_Assigned task_
Count the lines below that contain the word "labels", and report only that number.

_Data supplied_
------------------------------

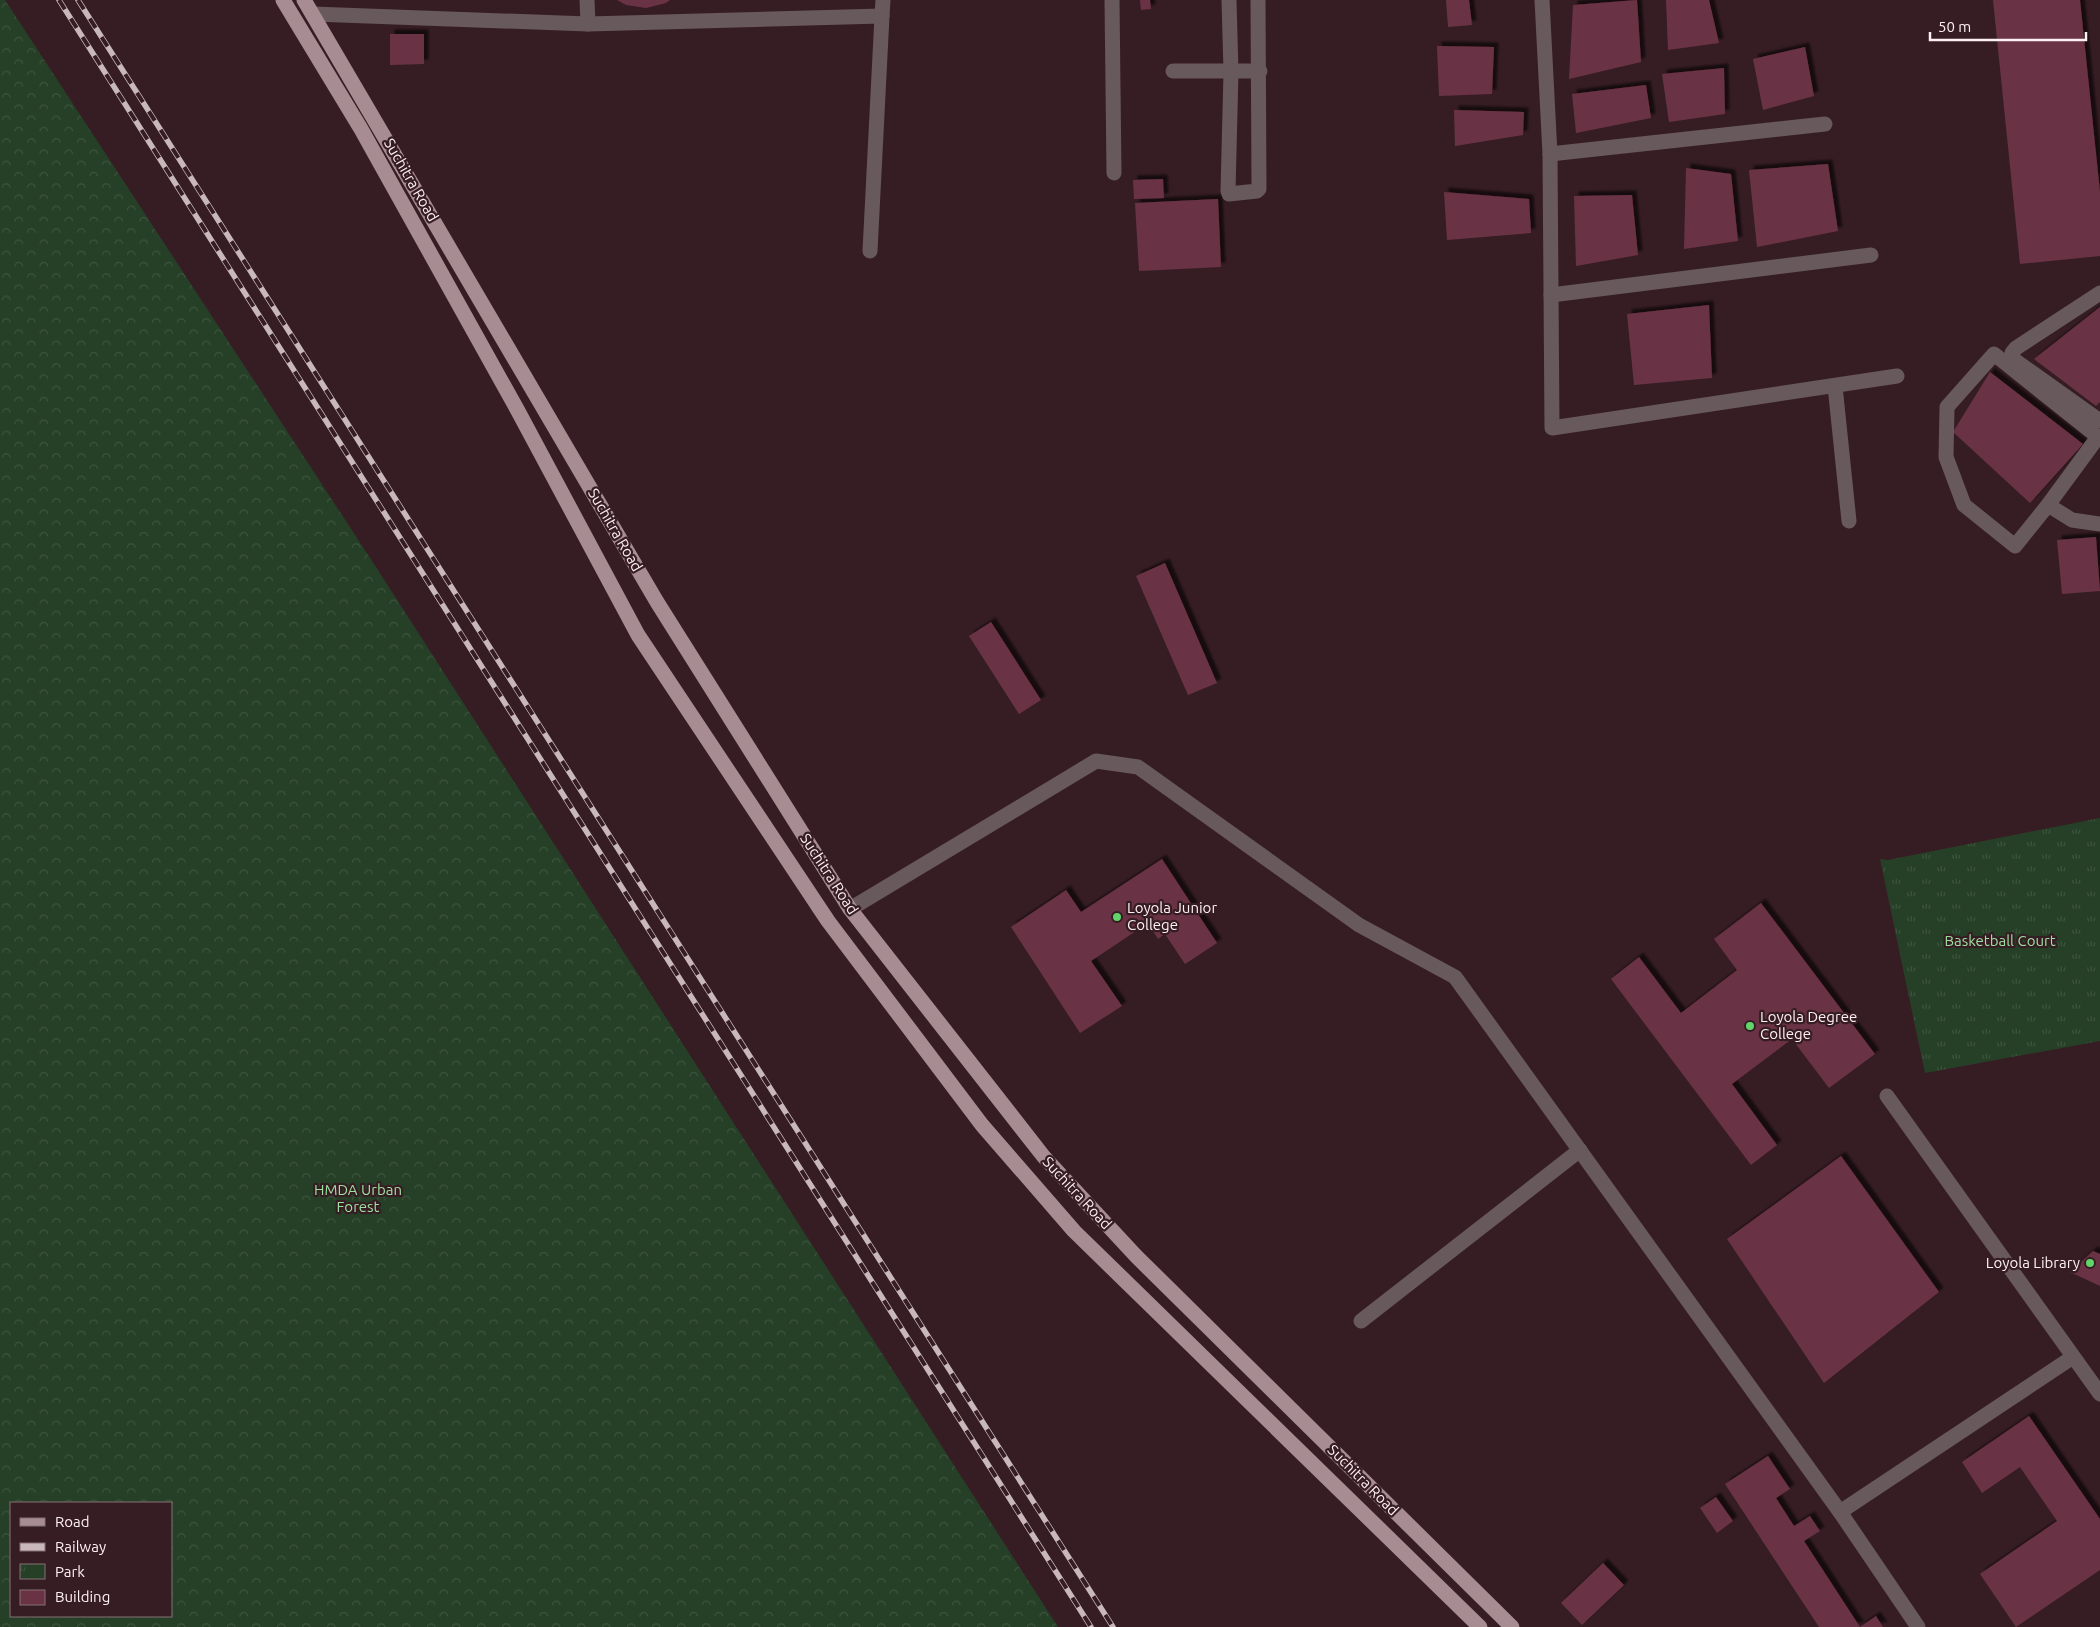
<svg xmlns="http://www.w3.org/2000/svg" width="2100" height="1627" viewBox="0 0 2100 1627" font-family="Ubuntu,sans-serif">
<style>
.forest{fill:url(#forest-crowns);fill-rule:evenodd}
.park{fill:url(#park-tufts)}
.building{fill:#6a3345;filter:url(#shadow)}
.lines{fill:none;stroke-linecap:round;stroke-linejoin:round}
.minor{stroke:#67595c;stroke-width:15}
.major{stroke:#a78c92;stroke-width:15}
.rail-casing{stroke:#c8b7bb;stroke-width:5.5}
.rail{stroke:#361d24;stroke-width:4;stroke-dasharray:11;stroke-linecap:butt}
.poi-dot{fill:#61d46a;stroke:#361d24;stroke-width:2}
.labels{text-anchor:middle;stroke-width:4.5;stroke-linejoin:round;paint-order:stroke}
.street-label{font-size:15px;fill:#fef0f3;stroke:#361d24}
.poi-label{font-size:15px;fill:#fef0f3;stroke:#361d24;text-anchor:start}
.park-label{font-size:15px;fill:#9ee09f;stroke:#361d24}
</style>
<defs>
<pattern id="forest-crowns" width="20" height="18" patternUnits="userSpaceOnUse" patternTransform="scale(1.25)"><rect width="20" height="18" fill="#264027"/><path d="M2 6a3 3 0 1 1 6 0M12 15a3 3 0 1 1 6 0" fill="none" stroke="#3c533c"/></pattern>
<pattern id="park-tufts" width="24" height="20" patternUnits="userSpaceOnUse" patternTransform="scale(1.25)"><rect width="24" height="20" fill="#264027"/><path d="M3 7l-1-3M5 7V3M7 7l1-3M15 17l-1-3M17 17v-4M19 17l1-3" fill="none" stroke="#3c533c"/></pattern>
<filter id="shadow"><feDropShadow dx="4.5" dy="-4.5" stdDeviation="1" flood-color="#0009"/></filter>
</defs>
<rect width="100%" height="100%" fill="#361d24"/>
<path class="forest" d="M 0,0 L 5,0 L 372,561 L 1058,1627 L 0,1627 ZM 11,1503 L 171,1503 L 171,1616 L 11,1616 Z"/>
<path class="park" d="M 2100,818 L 2100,1041 L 1925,1073 L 1880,859 L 1888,860 Z"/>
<g class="building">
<path d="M 617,0 L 670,0 L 666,3 L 646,8 L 626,5 Z"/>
<path d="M 1140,0 L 1150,0 L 1151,9 L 1141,10 Z"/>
<path d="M 1446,0 L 1469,0 L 1472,25 L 1448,27 Z"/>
<path d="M 1637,0 L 1641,62 L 1569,79 L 1573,5 Z"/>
<path d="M 1666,0 L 1709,0 L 1719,43 L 1668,50 Z"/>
<path d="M 1993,0 L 2080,0 L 2100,192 L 2100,256 L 2020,264 Z"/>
<path d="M 390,34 L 424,34 L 424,64 L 390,65 Z"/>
<path d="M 1437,46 L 1494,47 L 1492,94 L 1439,96 Z"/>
<path d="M 1805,47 L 1814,96 L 1763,110 L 1753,59 Z"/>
<path d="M 1724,68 L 1725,114 L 1669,122 L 1662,74 Z"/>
<path d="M 1646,85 L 1651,118 L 1576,133 L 1572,94 Z"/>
<path d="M 1454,110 L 1524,112 L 1523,135 L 1455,146 Z"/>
<path d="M 1828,164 L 1838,231 L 1757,247 L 1749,170 Z"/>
<path d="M 1686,168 L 1731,174 L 1738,241 L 1684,249 Z"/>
<path d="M 1163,179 L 1164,198 L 1134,199 L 1133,180 Z"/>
<path d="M 1444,192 L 1529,199 L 1531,233 L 1447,240 Z"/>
<path d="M 1632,195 L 1638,255 L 1576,266 L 1574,196 Z"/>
<path d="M 1218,199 L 1221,267 L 1139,271 L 1135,203 Z"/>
<path d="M 1709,305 L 1712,378 L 1634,385 L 1627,314 Z"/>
<path d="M 2100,307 L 2100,402 L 2096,406 L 2034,359 Z"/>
<path d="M 1990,372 L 2083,444 L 2030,503 L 1953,432 Z"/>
<path d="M 2096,537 L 2100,591 L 2062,594 L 2057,540 Z"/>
<path d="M 1165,563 L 1217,683 L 1188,695 L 1136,576 Z"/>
<path d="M 991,622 L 1041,700 L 1019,714 L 969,636 Z"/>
<path d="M 1162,859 L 1217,943 L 1185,964 L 1165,934 L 1158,939 L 1148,923 L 1091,961 L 1122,1006 L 1080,1033 L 1011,927 L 1066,890 L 1081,912 Z"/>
<path d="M 1761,903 L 1875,1054 L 1829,1088 L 1792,1039 L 1732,1084 L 1777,1145 L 1751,1165 L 1611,979 L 1639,957 L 1681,1013 L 1737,970 L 1714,939 Z"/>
<path d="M 1841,1156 L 1939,1292 L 1824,1383 L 1727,1239 Z"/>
<path d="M 2093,1251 L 2100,1254 L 2100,1286 L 2070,1272 Z"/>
<path d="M 2029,1416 L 2100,1519 L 2100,1570 L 2016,1627 L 1980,1574 L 2057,1521 L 2020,1467 L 1982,1493 L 1962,1462 Z"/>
<path d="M 1768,1456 L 1790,1489 L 1776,1498 L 1794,1526 L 1810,1516 L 1820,1531 L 1804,1541 L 1860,1627 L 1876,1616 L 1883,1627 L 1819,1627 L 1725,1484 Z"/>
<path d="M 1716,1497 L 1733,1521 L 1717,1533 L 1700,1508 Z"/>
<path d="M 1603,1563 L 1624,1585 L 1582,1625 L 1561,1603 Z"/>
</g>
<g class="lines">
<g class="minor">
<path d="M 587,0 L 588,24"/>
<path d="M 1112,0 L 1114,173"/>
<path d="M 1229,0 L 1231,72 L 1228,191 L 1229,194 L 1257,191 L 1259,189 L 1258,0"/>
<path d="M 1542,0 L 1550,154 L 1552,428 L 1897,376"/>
<path d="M 313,14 L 588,24 L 882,16 L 870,251"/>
<path d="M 882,16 L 883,0"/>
<path d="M 1173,71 L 1260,71"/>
<path d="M 1550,154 L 1825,124"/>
<path d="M 2100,293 L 2016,348 L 2012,353 L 2013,359 L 2100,421"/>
<path d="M 1551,295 L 1871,255"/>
<path d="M 1835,386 L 1849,521"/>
<path d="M 2048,505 L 2015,546 L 1964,505 L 1946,457 L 1947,407 L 1994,354 L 2098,437 L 2048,505 L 2072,520 L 2100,524"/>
<path d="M 850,909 L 1096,761 L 1138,767 L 1359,925 L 1455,977 L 1840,1512 L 1918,1627"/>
<path d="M 1887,1096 L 2100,1394"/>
<path d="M 1361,1321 L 1580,1150"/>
<path d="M 1840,1512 L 2073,1357"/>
</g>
<g class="major">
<path d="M 283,0 L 361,129 L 518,411 L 638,635 L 828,921 L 982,1125 L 1074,1231 L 1480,1627"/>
<path d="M 304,0 L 657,602 L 850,909 L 1044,1157 L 1136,1256 L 1512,1627"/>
</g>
<g class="rail-casing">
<g id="rail">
<path d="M 59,0 L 1091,1627"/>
<path d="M 78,0 L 1113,1627"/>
</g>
</g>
<use href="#rail" class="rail"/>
</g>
<g class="poi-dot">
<circle cx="1117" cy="917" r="5"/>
<circle cx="1750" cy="1026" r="5"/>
<circle cx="2090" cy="1263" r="5"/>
</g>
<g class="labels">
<g class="street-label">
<text transform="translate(411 180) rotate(60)" y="5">Suchitra Road</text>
<text transform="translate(615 530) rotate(60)" y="5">Suchitra Road</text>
<text transform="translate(829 874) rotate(57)" y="5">Suchitra Road</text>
<text transform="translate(1077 1193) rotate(47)" y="5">Suchitra Road</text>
<text transform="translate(1363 1480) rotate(45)" y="5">Suchitra Road</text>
</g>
<g class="poi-label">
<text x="1127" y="913">Loyola Junior<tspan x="1127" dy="17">College</tspan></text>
<text x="1760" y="1022">Loyola Degree<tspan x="1760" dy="17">College</tspan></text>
<text x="2080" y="1268" text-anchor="end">Loyola Library</text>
</g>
<g class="park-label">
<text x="2000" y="946">Basketball Court</text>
<text x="358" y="1195">HMDA Urban<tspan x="358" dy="17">Forest</tspan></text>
</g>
</g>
<rect x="10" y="1502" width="162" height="115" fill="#361d24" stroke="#867177"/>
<rect x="20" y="1518" width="25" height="8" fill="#a78c92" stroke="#867177"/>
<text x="55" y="1527" font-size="15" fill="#fef0f3">Road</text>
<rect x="20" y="1543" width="25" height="8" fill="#c8b7bb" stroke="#867177"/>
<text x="55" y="1552" font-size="15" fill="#fef0f3">Railway</text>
<rect x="20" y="1564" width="25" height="15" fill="url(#park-tufts)" stroke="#867177"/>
<text x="55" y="1577" font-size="15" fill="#fef0f3">Park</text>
<rect x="20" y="1590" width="25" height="15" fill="#6a3345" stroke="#867177"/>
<text x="55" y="1602" font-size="15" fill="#fef0f3">Building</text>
<path d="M1930 32v8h156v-8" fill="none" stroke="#fef0f3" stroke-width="2.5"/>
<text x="1938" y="32" font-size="15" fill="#fef0f3" stroke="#361d24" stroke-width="4" paint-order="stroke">50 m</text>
</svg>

------------------------------

_Expected answer_
2